Crossover from Kondo assisted suppression to co-tunneling enhancement of tunneling magnetoresistance via ferromagnetic nanodots in MgO tunnel barriers

TL;DR

This study investigates how magnetic nanodots within MgO tunnel barriers influence tunneling magnetoresistance, revealing a crossover from Kondo-assisted suppression to co-tunneling enhancement at different nanodot sizes and temperatures.

Contribution

It demonstrates the transition in TMR behavior caused by nanodot size and Coulomb blockade effects in MgO-based magnetic tunnel junctions.

Findings

Kondo-assisted tunneling increases conductance at low bias for thin nanodots.

TMR is suppressed in the Coulomb blockade regime for small nanodots.

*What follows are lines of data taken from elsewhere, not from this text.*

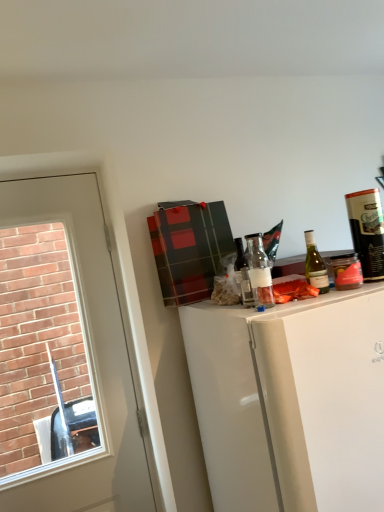
Image resolution: width=384 pixels, height=512 pixels. Describe the element at coordinates (367, 231) in the screenshot. I see `matte black canister at upper right, acting as the first bottle starting from the right` at that location.

You are a GUI agent. You are given a task and a screenshot of the screen. Output one action in this format:
    pyautogui.click(x=<x>, y=<y>)
    Task: Click on the green glass bottle at upper right
    Image resolution: width=384 pixels, height=512 pixels.
    Given the screenshot: What is the action you would take?
    coord(346,271)

Locate an element on the screen. green glass bottle at upper right, the second bottle when ordered from left to right is located at coordinates (315, 265).

What is the approximate width of green glass bottle at upper right, the second bottle when ordered from left to right?

green glass bottle at upper right, the second bottle when ordered from left to right, is 2.02 inches in width.

Locate an element on the screen. The image size is (384, 512). white glossy door at left is located at coordinates (87, 357).

Locate an element on the screen. The height and width of the screenshot is (512, 384). translucent glass bottle at center, which appears as the third bottle when viewed from the right is located at coordinates (243, 274).

Find the location of `matte black canister at upper right, acting as the first bottle starting from the right`. matte black canister at upper right, acting as the first bottle starting from the right is located at coordinates (367, 231).

How different are the orientations of white glossy refrigerator at upper right and white glossy door at left in degrees?

The facing directions of white glossy refrigerator at upper right and white glossy door at left are 0.00301 degrees apart.

Locate an element on the screen. door positioned vertically above the white glossy refrigerator at upper right (from a real-world perspective) is located at coordinates (87, 357).

Which object is positioned more to the right, white glossy refrigerator at upper right or white glossy door at left?

From the viewer's perspective, white glossy refrigerator at upper right appears more on the right side.

From a real-world perspective, is green glass bottle at upper right over green glass bottle at upper right, the second bottle when ordered from left to right?

No, from a real-world perspective, green glass bottle at upper right is not above green glass bottle at upper right, the second bottle when ordered from left to right.

Looking at this image, which of these two, green glass bottle at upper right or green glass bottle at upper right, placed as the 2th bottle when sorted from right to left, is thinner?

With smaller width is green glass bottle at upper right, placed as the 2th bottle when sorted from right to left.

From the image's perspective, which is above, green glass bottle at upper right or green glass bottle at upper right, the second bottle when ordered from left to right?

green glass bottle at upper right, the second bottle when ordered from left to right, appears higher in the image.

Is green glass bottle at upper right positioned beyond the bounds of green glass bottle at upper right, the second bottle when ordered from left to right?

green glass bottle at upper right is positioned outside green glass bottle at upper right, the second bottle when ordered from left to right.

Based on their positions, is green glass bottle at upper right located to the left or right of white glossy door at left?

In the image, green glass bottle at upper right appears on the right side of white glossy door at left.

Which object is wider, green glass bottle at upper right or white glossy door at left?

white glossy door at left is wider.

Considering the positions of objects green glass bottle at upper right and white glossy door at left in the image provided, who is behind, green glass bottle at upper right or white glossy door at left?

white glossy door at left is further away from the camera.

Which of these two, green glass bottle at upper right or white glossy door at left, stands taller?

Standing taller between the two is white glossy door at left.

Can we say white glossy door at left lies outside translucent glass bottle at center, which appears as the third bottle when viewed from the right?

Absolutely, white glossy door at left is external to translucent glass bottle at center, which appears as the third bottle when viewed from the right.

Based on the photo, which object is thinner, white glossy door at left or translucent glass bottle at center, which appears as the third bottle when viewed from the right?

With smaller width is translucent glass bottle at center, which appears as the third bottle when viewed from the right.

Which object is further away from the camera taking this photo, white glossy door at left or translucent glass bottle at center, which appears as the third bottle when viewed from the right?

white glossy door at left is more distant.

Considering the sizes of objects matte black canister at upper right, the 3th bottle when ordered from left to right, and green glass bottle at upper right, the second bottle when ordered from left to right, in the image provided, who is taller, matte black canister at upper right, the 3th bottle when ordered from left to right, or green glass bottle at upper right, the second bottle when ordered from left to right,?

With more height is matte black canister at upper right, the 3th bottle when ordered from left to right.

Is point (368, 217) closer or farther from the camera than point (328, 290)?

Point (368, 217).

Consider the image. Between matte black canister at upper right, the 3th bottle when ordered from left to right, and green glass bottle at upper right, placed as the 2th bottle when sorted from right to left, which one has larger size?

With larger size is matte black canister at upper right, the 3th bottle when ordered from left to right.

Which is more to the left, matte black canister at upper right, the 3th bottle when ordered from left to right, or green glass bottle at upper right, the second bottle when ordered from left to right?

Positioned to the left is green glass bottle at upper right, the second bottle when ordered from left to right.

Consider the image. Between white glossy door at left and green glass bottle at upper right, the second bottle when ordered from left to right, which one has smaller size?

Smaller between the two is green glass bottle at upper right, the second bottle when ordered from left to right.

Between white glossy door at left and green glass bottle at upper right, placed as the 2th bottle when sorted from right to left, which one is positioned in front?

green glass bottle at upper right, placed as the 2th bottle when sorted from right to left, is closer to the camera.

Are white glossy door at left and green glass bottle at upper right, placed as the 2th bottle when sorted from right to left, making contact?

There is a gap between white glossy door at left and green glass bottle at upper right, placed as the 2th bottle when sorted from right to left.

Is green glass bottle at upper right, placed as the 2th bottle when sorted from right to left, surrounded by white glossy door at left?

Definitely not — green glass bottle at upper right, placed as the 2th bottle when sorted from right to left, is not inside white glossy door at left.

Is translucent glass bottle at center, the 1th bottle in the left-to-right sequence, not close to matte black canister at upper right, the 3th bottle when ordered from left to right?

No, there isn't a large distance between translucent glass bottle at center, the 1th bottle in the left-to-right sequence, and matte black canister at upper right, the 3th bottle when ordered from left to right.

Between translucent glass bottle at center, which appears as the third bottle when viewed from the right, and matte black canister at upper right, acting as the first bottle starting from the right, which one has larger width?

matte black canister at upper right, acting as the first bottle starting from the right.

Looking at the image, does translucent glass bottle at center, the 1th bottle in the left-to-right sequence, seem bigger or smaller compared to matte black canister at upper right, the 3th bottle when ordered from left to right?

Clearly, translucent glass bottle at center, the 1th bottle in the left-to-right sequence, is smaller in size than matte black canister at upper right, the 3th bottle when ordered from left to right.

What are the coordinates of `door on the left of white glossy refrigerator at upper right` in the screenshot? It's located at (87, 357).

The image size is (384, 512). In order to click on beverage located on the right of green glass bottle at upper right, the second bottle when ordered from left to right in this screenshot , I will do `click(346, 271)`.

Considering their positions, is matte black canister at upper right, acting as the first bottle starting from the right, positioned closer to white glossy refrigerator at upper right than green glass bottle at upper right?

The object closer to white glossy refrigerator at upper right is green glass bottle at upper right.

Estimate the real-world distances between objects in this image. Which object is closer to green glass bottle at upper right, the second bottle when ordered from left to right, green glass bottle at upper right or white glossy refrigerator at upper right?

green glass bottle at upper right is positioned closer to the anchor green glass bottle at upper right, the second bottle when ordered from left to right.

From the image, which object appears to be farther from green glass bottle at upper right, the second bottle when ordered from left to right, matte black canister at upper right, acting as the first bottle starting from the right, or green glass bottle at upper right?

matte black canister at upper right, acting as the first bottle starting from the right, lies further to green glass bottle at upper right, the second bottle when ordered from left to right, than the other object.

Considering their positions, is green glass bottle at upper right, placed as the 2th bottle when sorted from right to left, positioned closer to green glass bottle at upper right than white glossy door at left?

green glass bottle at upper right, placed as the 2th bottle when sorted from right to left, is positioned closer to the anchor green glass bottle at upper right.

When comparing their distances from white glossy door at left, does green glass bottle at upper right, the second bottle when ordered from left to right, or matte black canister at upper right, acting as the first bottle starting from the right, seem further?

matte black canister at upper right, acting as the first bottle starting from the right.

Looking at this image, looking at the image, which one is located further to green glass bottle at upper right, white glossy door at left or white glossy refrigerator at upper right?

white glossy door at left lies further to green glass bottle at upper right than the other object.

Which object lies further to the anchor point green glass bottle at upper right, white glossy refrigerator at upper right or matte black canister at upper right, the 3th bottle when ordered from left to right?

Based on the image, white glossy refrigerator at upper right appears to be further to green glass bottle at upper right.

Looking at the image, which one is located closer to white glossy door at left, matte black canister at upper right, acting as the first bottle starting from the right, or green glass bottle at upper right?

green glass bottle at upper right.

The height and width of the screenshot is (512, 384). In order to click on beverage that lies between matte black canister at upper right, acting as the first bottle starting from the right, and white glossy refrigerator at upper right from top to bottom in this screenshot , I will do `click(346, 271)`.

Where is `cabinetry located between white glossy door at left and matte black canister at upper right, the 3th bottle when ordered from left to right, in the left-right direction`? This screenshot has height=512, width=384. cabinetry located between white glossy door at left and matte black canister at upper right, the 3th bottle when ordered from left to right, in the left-right direction is located at coordinates (291, 402).

Locate an element on the screen. This screenshot has height=512, width=384. bottle between green glass bottle at upper right, the second bottle when ordered from left to right, and white glossy refrigerator at upper right in the up-down direction is located at coordinates (243, 274).

At what (x,y) coordinates should I click in order to perform the action: click on cabinetry situated between white glossy door at left and green glass bottle at upper right from left to right. Please return your answer as a coordinate pair (x, y). Looking at the image, I should click on (291, 402).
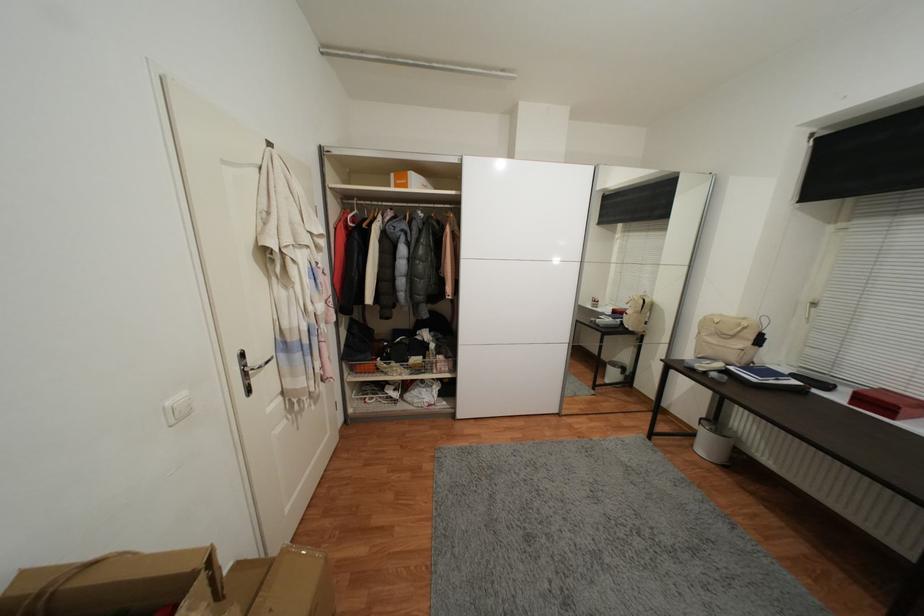
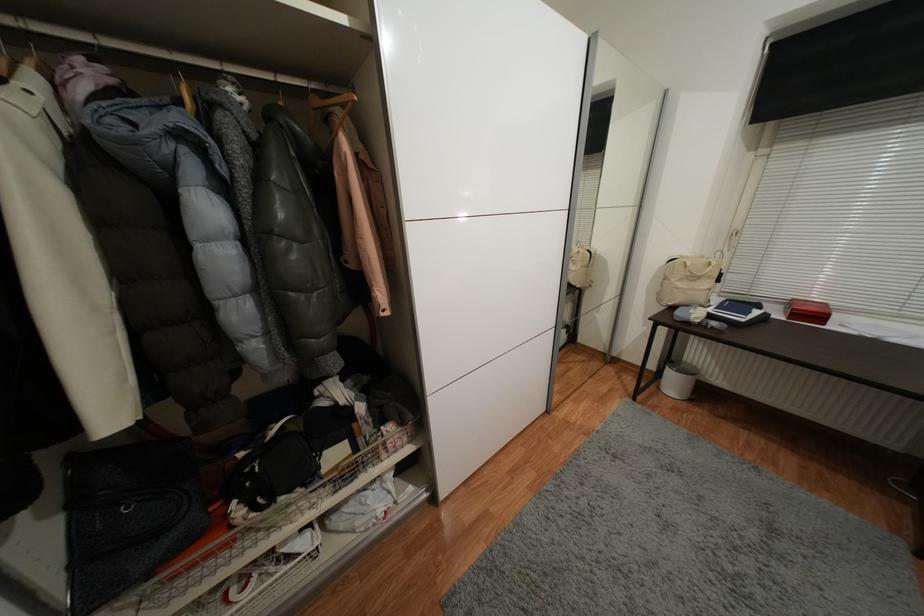
The point at (x=697, y=447) is marked in the first image. Where is the corresponding point in the second image?

(663, 390)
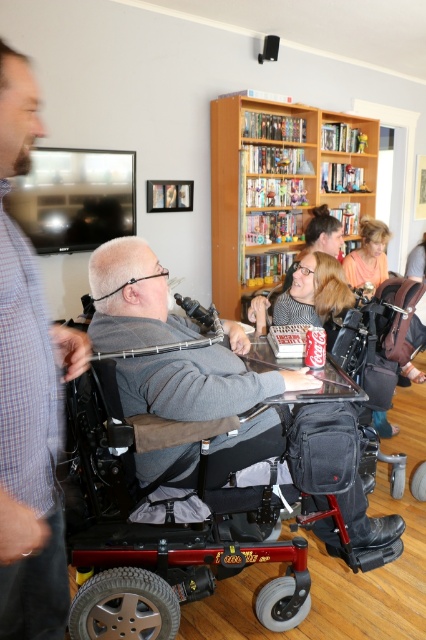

TMR is enhanced via co-tunneling for larger nanodots.

Abstract

Recently, it has been shown that magnetic tunnel junctions with thin MgO tunnel barriers exhibit extraordinarily high tunneling magnetoresistance (TMR) values at room temperature1, 2. However, the physics of spin dependent tunneling through MgO barriers is only beginning to be unravelled. Using planar magnetic tunnel junctions in which ultra-thin layers of magnetic metals are deposited in the middle of a MgO tunnel barrier here we demonstrate that the TMR is strongly modified when these layers are discontinuous and composed of small pancake shaped nanodots. At low temperatures, in the Coulomb blockade regime, for layers less than ~1 nm thick, the conductance of the junction is increased at low bias consistent with Kondo assisted tunneling. In the same regime we observe a suppression of the TMR. For slightly thicker layers, and correspondingly larger nanodots, the TMR is enhanced at low bias, consistent with co-tunneling.